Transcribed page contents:
+ + + +
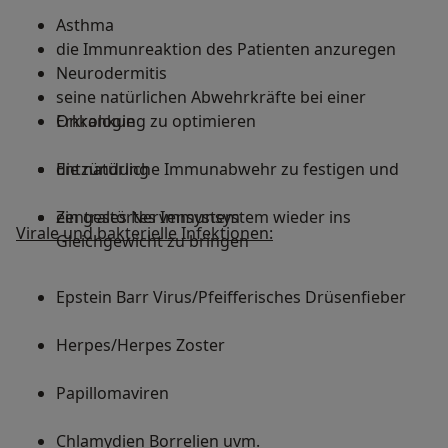
Asthma
die Immunreaktion des Patienten anzuregen
Neurodermitis
seine natürlichen Abwehrkräfte bei einer
Onkologie
Erkrankung zu optimieren
Entzündung
die natürliche Immunabwehr zu festigen und
Zentrales Nervensystem
ein gestörtes Immunsystem wieder ins
Virale und bakterielle Infektionen:
Gleichgewicht zu bringen
Epstein Barr Virus/Pfeifferisches Drüsenfieber
Herpes/Herpes Zoster
Papillomaviren
Chlamydien Borrelien uvm.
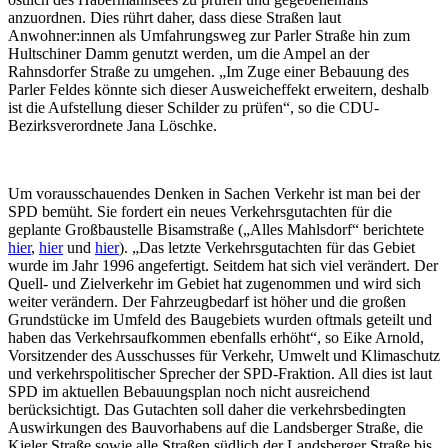
anzuordnen. Dies rührt daher, dass diese Straßen laut
Anwohner:innen als Umfahrungsweg zur Parler Straße hin zum
Hultschiner Damm genutzt werden, um die Ampel an der
Rahnsdorfer Straße zu umgehen. „Im Zuge einer Bebauung des
Parler Feldes könnte sich dieser Ausweicheffekt erweitern, deshalb
ist die Aufstellung dieser Schilder zu prüfen“, so die CDU-
Bezirksverordnete Jana Löschke.
Um vorausschauendes Denken in Sachen Verkehr ist man bei der
SPD bemüht. Sie fordert ein neues Verkehrsgutachten für die
geplante Großbaustelle Bisamstraße („Alles Mahlsdorf“ berichtete
hier
,
hier
und
hier
). „Das letzte Verkehrsgutachten für das Gebiet
wurde im Jahr 1996 angefertigt. Seitdem hat sich viel verändert. Der
Quell- und Zielverkehr im Gebiet hat zugenommen und wird sich
weiter verändern. Der Fahrzeugbedarf ist höher und die großen
Grundstücke im Umfeld des Baugebiets wurden oftmals geteilt und
haben das Verkehrsaufkommen ebenfalls erhöht“, so Eike Arnold,
Vorsitzender des Ausschusses für Verkehr, Umwelt und Klimaschutz
und verkehrspolitischer Sprecher der SPD-Fraktion. All dies ist laut
SPD im aktuellen Bebauungsplan noch nicht ausreichend
berücksichtigt. Das Gutachten soll daher die verkehrsbedingten
Auswirkungen des Bauvorhabens auf die Landsberger Straße, die
Kieler Straße sowie alle Straßen südlich der Landsberger Straße bis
+ + + +
**WHAT YOU HAVE TO DO**: From the data above, retype only the lines starting with the line with "die Immunreaktion des Patienten anzuregen" and going on through the line with "Rahnsdorfer Straße zu", exactly, leaving out the pictures.

**SOLVED PROBLEM**:
die Immunreaktion des Patienten anzuregen
Neurodermitis
seine natürlichen Abwehrkräfte bei einer
Onkologie
Erkrankung zu optimieren
Entzündung
die natürliche Immunabwehr zu festigen und
Zentrales Nervensystem
ein gestörtes Immunsystem wieder ins
Virale und bakterielle Infektionen:
Gleichgewicht zu bringen
Epstein Barr Virus/Pfeifferisches Drüsenfieber
Herpes/Herpes Zoster
Papillomaviren
Chlamydien Borrelien uvm.
anzuordnen. Dies rührt daher, dass diese Straßen laut
Anwohner:innen als Umfahrungsweg zur Parler Straße hin zum
Hultschiner Damm genutzt werden, um die Ampel an der
Rahnsdorfer Straße zu umgehen. „Im Zuge einer Bebauung des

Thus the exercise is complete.